How we make sense of this is what keeps theologians from joining the ranks of the unemployed. But the fact of this truth has given, and still gives the deepest comfort to people of faith. Every day, its realization changes people. As the hymn in Philippians continues, “Therefore…at the name of Jesus every knee should bend…and every tongue confess that Jesus Christ is Lord.”
Not because of God’s majesty, and not because of God’s power, but because God emptied Godself of these things for us, because God preferred to know us as we are rather than sit remotely on a throne in highest heaven, we know Jesus is God Incarnate and not some pretender. We praise Jesus as Lord, as the one who has claim to our hearts and our lives.
That is the “therefore” of St. Paul’s hymn. In fact, he prefaces the hymn today with the exhortation, “Let the same mind be in you that was in Christ Jesus.”
In other words, Paul is challenging the Christians in Philippi. He’s saying, “This is who God is. You want to know how much God’s heart yearns for you? You want to know how desperately God loves you? You want to know what God gives you? The answer is everything.
And how do we respond to that? How do we return that grace, that love? By letting our hearts and minds be like Jesus. By emptying ourselves. By giving God the all of us. By giving God everything.”
I’ll never know the identities of those people we interred in the St. John’s memorial garden. But I think I know something about them. I suspect that their final act was a sacrament, a representative symbol, of the way they lived their lives. In the end, they gave away everything: the eyes that had gazed upon their children, the hearts that had loved, the arms that had embraced. Whether or not they claimed the Christian faith, I suspect they’d have understood Paul’s hymn to the Philippians. Paul adds today, “Let each of you look not to your own interests, but to the interests of others.” Indeed. At the last, the people in that memorial garden gave everything. I’d wager they did the same at the first. I suspect they lived as they died, giving the all of who they were in life for the interest of others, in recognition of the profound grace in their lives.

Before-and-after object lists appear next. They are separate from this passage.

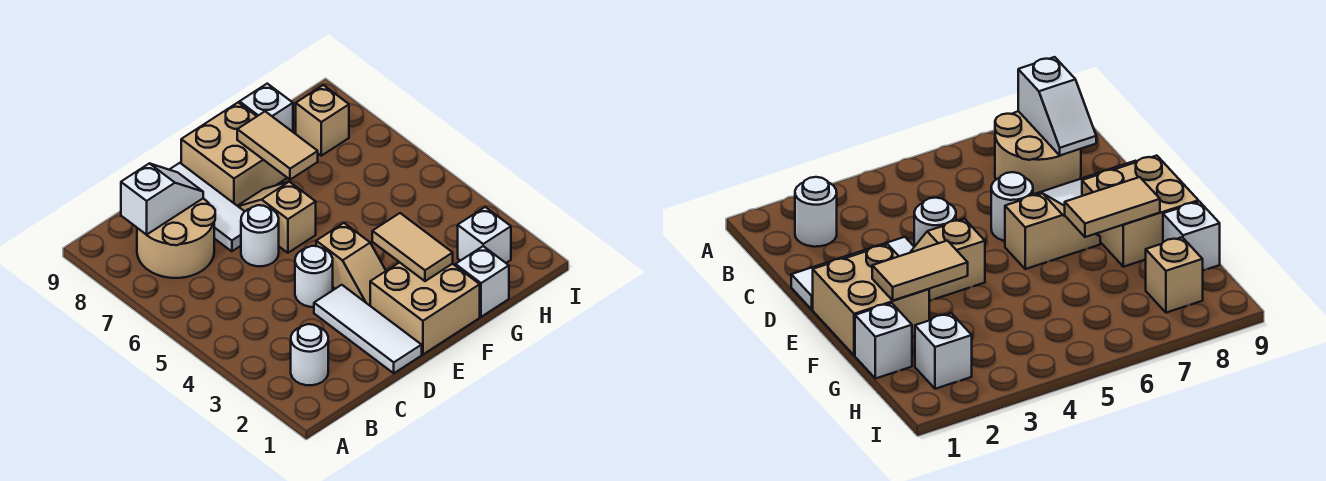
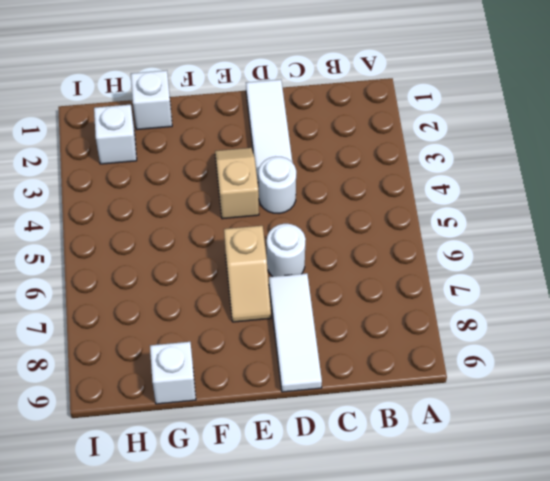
none -> white round brick B2 level 1
none -> tan round brick B7:C8 level 1
none -> tan brick E1:F2 level 1

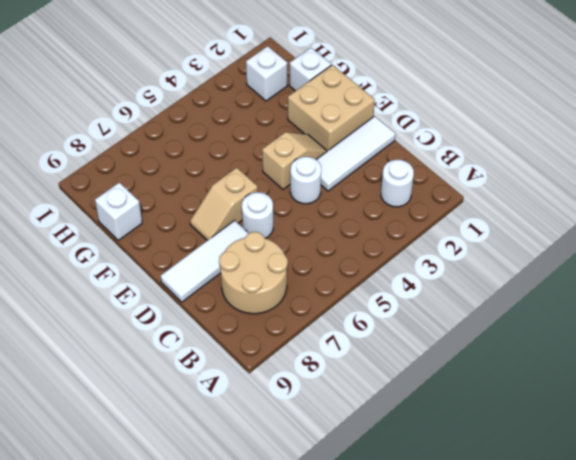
none -> tan brick E8:F9 level 1
none -> tan brick H8 level 1
none -> white slope B8:C8 level 2 top B

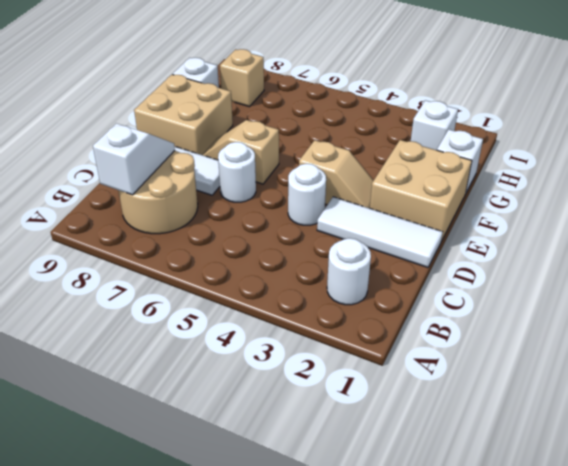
none -> tan tile F2:F3 level 2
none -> tan tile F7:F8 level 2

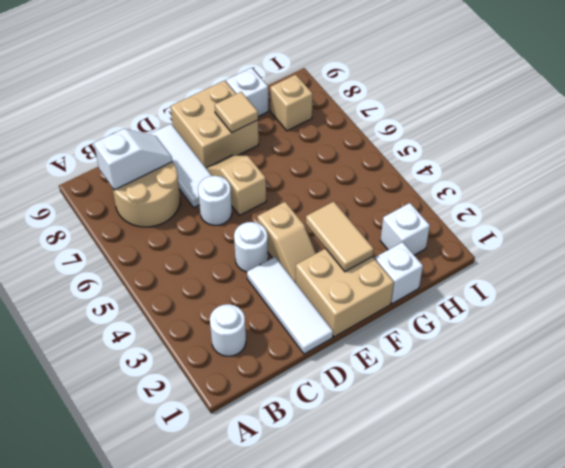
tan tile F8 level 2 -> tan tile F7:F8 level 2

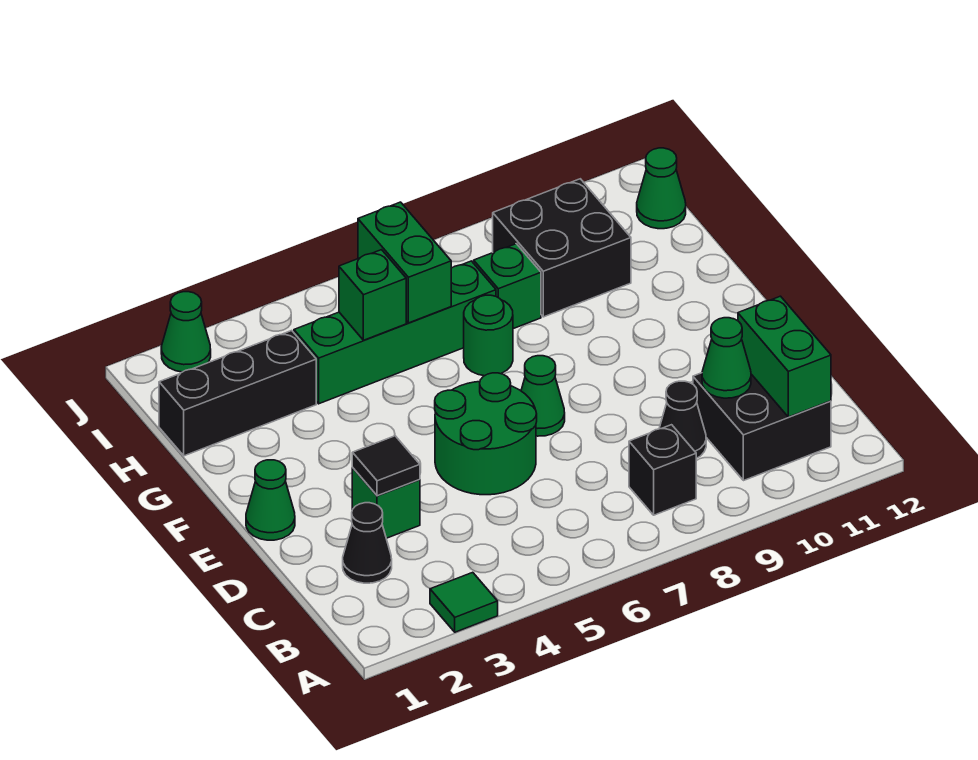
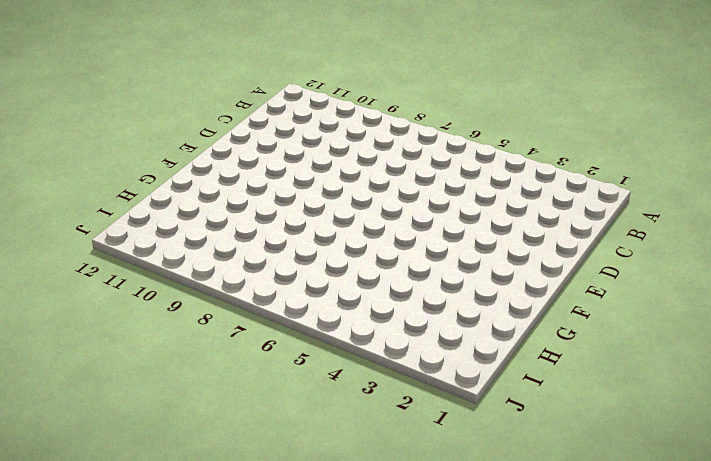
none -> green tile A3 level 1
none -> black brick B8 level 1
none -> black brick B10:C11 level 1

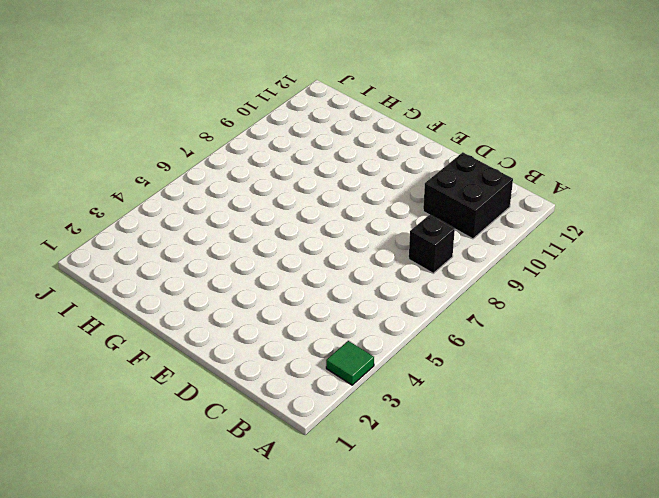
none -> black cone C2 level 1
none -> black cone C9 level 1
none -> green brick D3 level 1

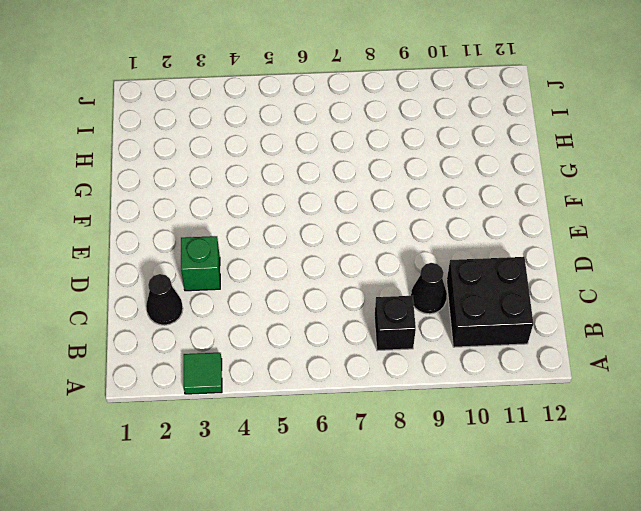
none -> green round brick D5:E6 level 1
none -> green cone E1 level 1
none -> green cone E7 level 1

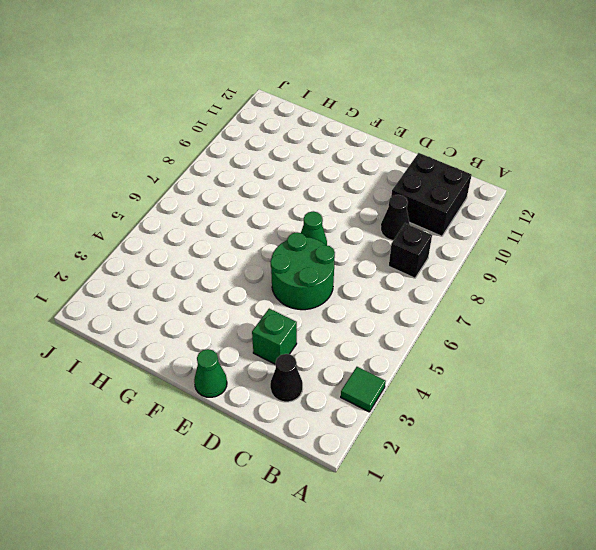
none -> green round brick G7 level 1
none -> black brick H1:H3 level 1
none -> green brick H4:H7 level 1

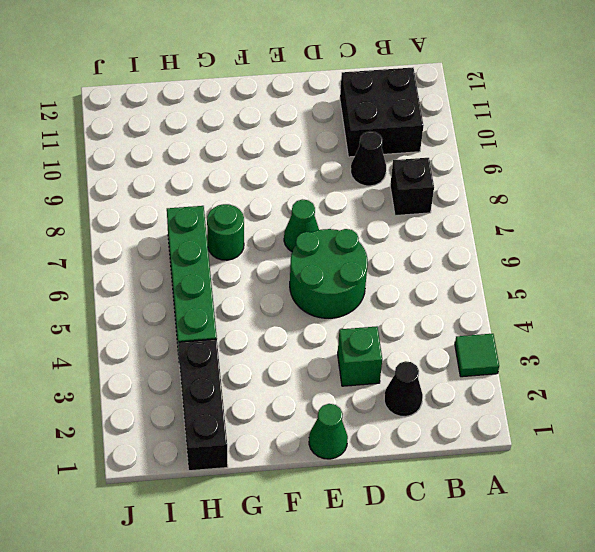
none -> green brick H8 level 1
none -> black brick H9:I10 level 1
none -> green cone I12 level 1

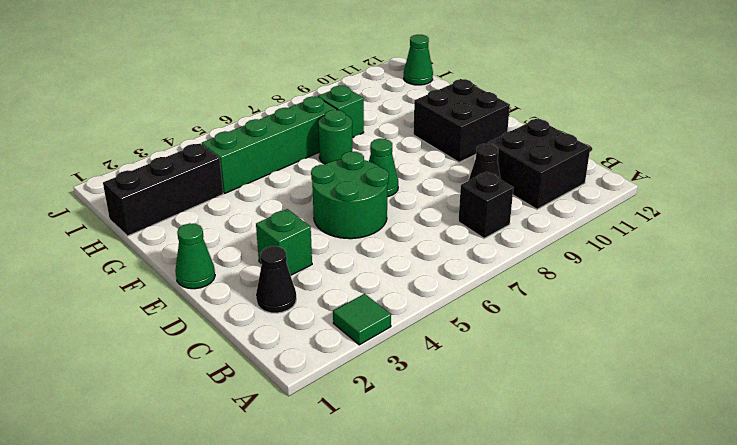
black brick E10:F11 level 1 -> black brick H9:I10 level 1
none -> green cone J2 level 1
none -> green brick B11:C11 level 2
none -> green cone C10 level 2

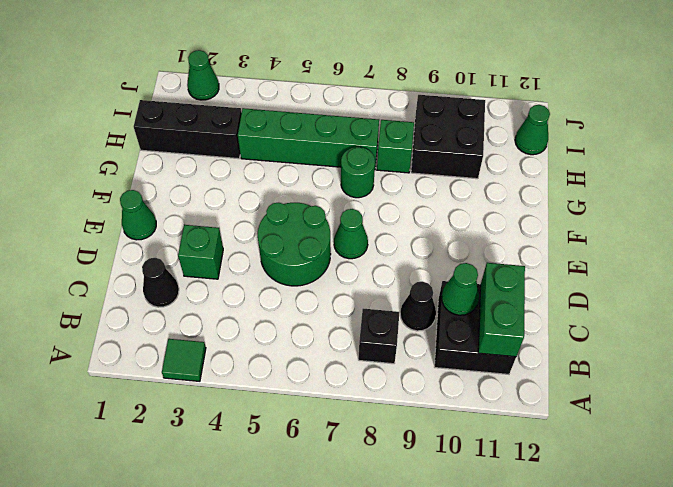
none -> black tile D3 level 2
none -> green brick H5 level 2
none -> green brick H6:I6 level 2

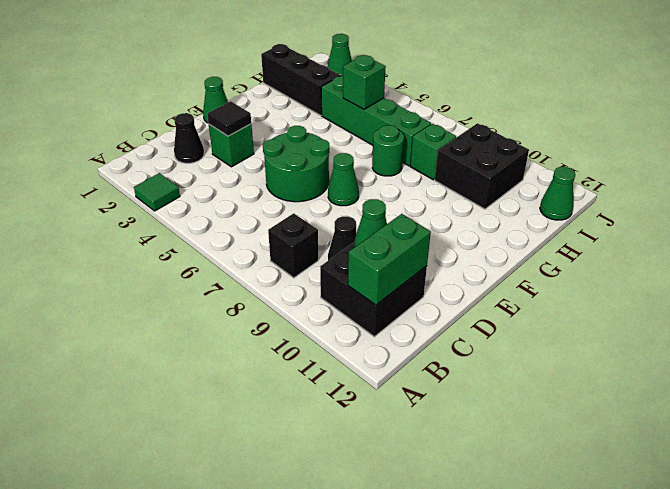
none -> green brick H6:I6 level 2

We here do claim the Christian faith, explicitly, every week. Today, St. Paul sings to us the truth at the center of that faith. In Christ, God has given everything to us. We are to give everything back. But how do we begin? In a culture that rebels against this very notion, that immediately seeks to rationalize it away, that instills the mantra “me first” from every quarter, what first step can we take?
This is, in the end, what stewardship is all about. It is the first step, the way that we begin to orient our entire lives to God’s priorities rather than our own. Stewardship is the sacramental way—the outward and visible symbol—by which we begin to allow our hearts and minds to be formed like those of Christ. Biblically, stewardship is not just giving something back to God, it is giving the first and best back to God, what the Bible calls the “first fruits” of our labor. When we encounter the grace and freedom of giving to God the first and best of us, we soon discover that giving God the remainder—following the Way of Jesus with our entire lives—becomes infinitely easier.
Here, at the beginning of our Every Member Canvass, I pledge to do this, and I pray you will, too. To the instruments of the Church, I will give back to God in 2018 ten percent of my income. Before I consider anything else in my budget for next year, I will give to God the first fruits. My prayer is that this emptying will, slowly but surely, help me to realize the Lord of my life: the one who created the galaxies, who gives the azaleas bloom, who puts breath in my children’s lungs, and who beyond all of that gave everything to me in God’s incarnate Son. It is my prayer for all of us, and in our Every Member Canvass I pray you’ll join me.